(Page extract Opens)
Russian foreign minister Sergei Lavrov is on an official four-day visit to Africa as he seeks to persuade African leaders that Russia’s invasion of Ukraine is not responsible for spiralling global food prices.
The tour comes just days after the UN and Turkey brokered a deal between Russia and Ukraine to allow Ukrainian grain to be exported via the Black Sea.
The deal – which has been praised by the African Union – was immediately brought into question by Russian missile attacks on the key Ukrainian Black Sea port of Odesa. After an initial attack on the port area on Saturday 23 July – just a day after the deal was signed – Ukrainian officials reported further attacks in coastal villages in the region in the early hours of Tuesday 26 July.
Lavrov began his tour with a trip to Egypt on Saturday, where he spoke at the Arab League in Cairo and praised member states’ “balanced, just and responsible position” on the war.
Lavrov then went to the Republic of Congo, the first visit by a Russian or Soviet foreign affairs minister to the country, and is currently in Entebbe, Uganda, where he was warmly welcomed by President Yowerei Museveni.
“Russia has been supporting the anti-colonial African movement for the last 100 years, and I commend their long-standing relationship with Uganda,” he said.
(Page extract Closes)
(Provided data Opens)
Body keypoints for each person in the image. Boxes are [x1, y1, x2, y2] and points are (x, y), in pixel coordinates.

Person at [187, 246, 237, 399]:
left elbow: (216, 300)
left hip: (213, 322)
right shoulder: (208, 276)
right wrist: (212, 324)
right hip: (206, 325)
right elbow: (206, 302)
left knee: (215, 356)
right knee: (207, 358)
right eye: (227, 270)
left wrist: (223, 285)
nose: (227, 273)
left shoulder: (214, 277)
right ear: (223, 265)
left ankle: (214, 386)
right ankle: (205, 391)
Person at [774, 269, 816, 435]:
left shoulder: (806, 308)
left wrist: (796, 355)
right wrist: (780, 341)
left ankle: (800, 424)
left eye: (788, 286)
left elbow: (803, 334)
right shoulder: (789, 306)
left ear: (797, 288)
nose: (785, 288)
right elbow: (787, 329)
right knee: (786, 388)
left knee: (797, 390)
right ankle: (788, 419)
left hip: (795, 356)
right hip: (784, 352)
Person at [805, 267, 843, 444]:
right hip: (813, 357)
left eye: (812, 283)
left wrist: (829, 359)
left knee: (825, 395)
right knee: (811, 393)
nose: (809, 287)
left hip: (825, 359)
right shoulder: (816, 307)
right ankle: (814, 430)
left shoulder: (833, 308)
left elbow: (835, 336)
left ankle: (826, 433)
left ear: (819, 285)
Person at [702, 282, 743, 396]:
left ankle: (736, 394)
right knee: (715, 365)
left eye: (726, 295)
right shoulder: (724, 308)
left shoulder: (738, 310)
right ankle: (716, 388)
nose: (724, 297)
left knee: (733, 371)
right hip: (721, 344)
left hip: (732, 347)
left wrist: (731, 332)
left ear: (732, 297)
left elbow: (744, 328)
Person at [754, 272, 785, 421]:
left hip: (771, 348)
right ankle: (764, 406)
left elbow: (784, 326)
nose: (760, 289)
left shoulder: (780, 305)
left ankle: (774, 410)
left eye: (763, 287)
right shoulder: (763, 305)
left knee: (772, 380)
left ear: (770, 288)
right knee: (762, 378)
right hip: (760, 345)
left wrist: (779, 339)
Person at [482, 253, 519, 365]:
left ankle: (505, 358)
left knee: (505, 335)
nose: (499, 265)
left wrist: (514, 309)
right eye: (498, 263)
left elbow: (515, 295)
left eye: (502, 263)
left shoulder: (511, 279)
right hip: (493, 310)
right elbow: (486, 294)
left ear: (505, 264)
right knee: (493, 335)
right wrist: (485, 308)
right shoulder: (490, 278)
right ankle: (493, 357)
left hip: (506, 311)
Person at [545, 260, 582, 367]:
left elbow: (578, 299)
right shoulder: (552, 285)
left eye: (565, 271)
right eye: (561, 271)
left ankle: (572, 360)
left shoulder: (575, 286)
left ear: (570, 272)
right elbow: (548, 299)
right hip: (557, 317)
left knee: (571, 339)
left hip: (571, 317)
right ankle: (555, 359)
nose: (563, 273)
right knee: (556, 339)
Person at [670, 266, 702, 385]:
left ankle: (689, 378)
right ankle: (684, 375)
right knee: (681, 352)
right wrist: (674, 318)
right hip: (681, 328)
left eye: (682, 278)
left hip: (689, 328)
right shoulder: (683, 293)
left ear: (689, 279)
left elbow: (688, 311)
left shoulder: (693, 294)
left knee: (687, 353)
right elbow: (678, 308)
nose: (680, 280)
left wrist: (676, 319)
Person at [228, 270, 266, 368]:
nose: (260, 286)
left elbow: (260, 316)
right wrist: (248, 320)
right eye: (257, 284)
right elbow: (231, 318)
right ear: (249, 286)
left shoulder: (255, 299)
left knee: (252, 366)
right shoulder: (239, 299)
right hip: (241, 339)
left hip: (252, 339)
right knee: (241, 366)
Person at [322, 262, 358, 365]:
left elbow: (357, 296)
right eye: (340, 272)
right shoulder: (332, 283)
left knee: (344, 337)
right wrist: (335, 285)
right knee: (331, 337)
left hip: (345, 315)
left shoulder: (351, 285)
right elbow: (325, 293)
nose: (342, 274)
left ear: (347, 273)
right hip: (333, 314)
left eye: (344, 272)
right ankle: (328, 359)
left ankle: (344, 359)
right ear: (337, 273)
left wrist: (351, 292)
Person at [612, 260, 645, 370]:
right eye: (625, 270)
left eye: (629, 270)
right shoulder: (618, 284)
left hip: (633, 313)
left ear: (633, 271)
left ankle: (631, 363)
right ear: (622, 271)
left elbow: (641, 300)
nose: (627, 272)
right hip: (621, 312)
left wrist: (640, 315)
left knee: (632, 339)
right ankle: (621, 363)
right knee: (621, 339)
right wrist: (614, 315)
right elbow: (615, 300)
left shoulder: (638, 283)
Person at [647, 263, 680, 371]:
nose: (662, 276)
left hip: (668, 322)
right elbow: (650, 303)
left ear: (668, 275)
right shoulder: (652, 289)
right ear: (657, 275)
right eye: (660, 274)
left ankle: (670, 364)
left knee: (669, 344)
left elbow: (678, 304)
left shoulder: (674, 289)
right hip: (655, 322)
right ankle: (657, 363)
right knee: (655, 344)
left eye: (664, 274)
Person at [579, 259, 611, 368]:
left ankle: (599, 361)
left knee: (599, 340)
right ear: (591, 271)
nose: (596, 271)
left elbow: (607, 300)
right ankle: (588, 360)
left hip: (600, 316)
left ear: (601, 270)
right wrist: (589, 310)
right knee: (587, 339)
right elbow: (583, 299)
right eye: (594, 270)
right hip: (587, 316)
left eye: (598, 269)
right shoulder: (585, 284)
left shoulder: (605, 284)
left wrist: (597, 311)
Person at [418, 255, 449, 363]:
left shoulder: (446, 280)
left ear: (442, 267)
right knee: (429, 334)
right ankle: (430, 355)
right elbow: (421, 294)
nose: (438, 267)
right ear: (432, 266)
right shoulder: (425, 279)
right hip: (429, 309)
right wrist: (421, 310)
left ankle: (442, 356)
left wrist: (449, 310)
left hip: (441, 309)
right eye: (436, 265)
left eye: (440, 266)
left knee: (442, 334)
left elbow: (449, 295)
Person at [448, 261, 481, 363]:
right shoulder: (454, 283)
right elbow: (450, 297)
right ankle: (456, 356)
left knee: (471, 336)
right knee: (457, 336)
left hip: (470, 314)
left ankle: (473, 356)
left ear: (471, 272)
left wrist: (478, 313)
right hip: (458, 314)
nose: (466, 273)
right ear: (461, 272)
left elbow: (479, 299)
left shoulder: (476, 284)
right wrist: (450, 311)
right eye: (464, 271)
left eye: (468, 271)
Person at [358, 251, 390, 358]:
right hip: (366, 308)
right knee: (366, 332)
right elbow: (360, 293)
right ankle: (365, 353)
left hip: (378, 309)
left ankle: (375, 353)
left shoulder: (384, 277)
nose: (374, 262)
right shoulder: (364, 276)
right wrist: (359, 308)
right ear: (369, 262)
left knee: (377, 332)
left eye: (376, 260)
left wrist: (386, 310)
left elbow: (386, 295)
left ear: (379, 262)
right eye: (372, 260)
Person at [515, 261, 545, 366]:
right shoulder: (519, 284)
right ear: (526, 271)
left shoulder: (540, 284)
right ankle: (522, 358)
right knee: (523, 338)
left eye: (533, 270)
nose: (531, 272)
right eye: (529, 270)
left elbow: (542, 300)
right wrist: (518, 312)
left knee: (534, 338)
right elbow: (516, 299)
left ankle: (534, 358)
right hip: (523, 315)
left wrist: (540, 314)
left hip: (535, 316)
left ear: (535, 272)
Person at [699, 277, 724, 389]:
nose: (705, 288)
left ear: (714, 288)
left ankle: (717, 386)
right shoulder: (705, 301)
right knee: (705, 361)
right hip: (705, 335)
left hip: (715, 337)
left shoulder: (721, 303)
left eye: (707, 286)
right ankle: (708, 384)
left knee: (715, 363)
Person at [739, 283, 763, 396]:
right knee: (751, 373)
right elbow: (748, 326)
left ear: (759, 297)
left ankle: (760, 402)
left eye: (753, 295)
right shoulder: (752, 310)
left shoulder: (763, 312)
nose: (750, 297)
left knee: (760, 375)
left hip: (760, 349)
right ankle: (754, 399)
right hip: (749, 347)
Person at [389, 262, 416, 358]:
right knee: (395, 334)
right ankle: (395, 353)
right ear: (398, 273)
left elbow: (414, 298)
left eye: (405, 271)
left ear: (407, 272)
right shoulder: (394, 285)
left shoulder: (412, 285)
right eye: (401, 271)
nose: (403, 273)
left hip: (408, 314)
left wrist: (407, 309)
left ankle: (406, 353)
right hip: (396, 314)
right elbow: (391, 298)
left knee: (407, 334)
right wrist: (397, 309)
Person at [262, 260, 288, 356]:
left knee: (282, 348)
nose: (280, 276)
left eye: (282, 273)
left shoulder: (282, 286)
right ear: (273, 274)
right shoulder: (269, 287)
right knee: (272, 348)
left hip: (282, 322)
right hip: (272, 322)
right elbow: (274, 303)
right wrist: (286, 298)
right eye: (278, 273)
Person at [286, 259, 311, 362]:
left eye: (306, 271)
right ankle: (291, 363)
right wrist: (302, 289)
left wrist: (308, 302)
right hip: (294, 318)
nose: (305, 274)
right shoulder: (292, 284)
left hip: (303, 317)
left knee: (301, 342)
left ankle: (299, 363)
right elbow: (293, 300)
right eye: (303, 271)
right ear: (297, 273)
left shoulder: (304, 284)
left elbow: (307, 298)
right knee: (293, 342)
(Provided data Closes)
**Task directions**:
Transcribe the article on Lavrov's Africa tour, beginning at the words "The tour comes" and stopping after "Tuesday 26 July.". This data has no connection to the article on Lavrov's Africa tour.

**Task answer**:
The tour comes just days after the UN and Turkey brokered a deal between Russia and Ukraine to allow Ukrainian grain to be exported via the Black Sea.
The deal – which has been praised by the African Union – was immediately brought into question by Russian missile attacks on the key Ukrainian Black Sea port of Odesa. After an initial attack on the port area on Saturday 23 July – just a day after the deal was signed – Ukrainian officials reported further attacks in coastal villages in the region in the early hours of Tuesday 26 July.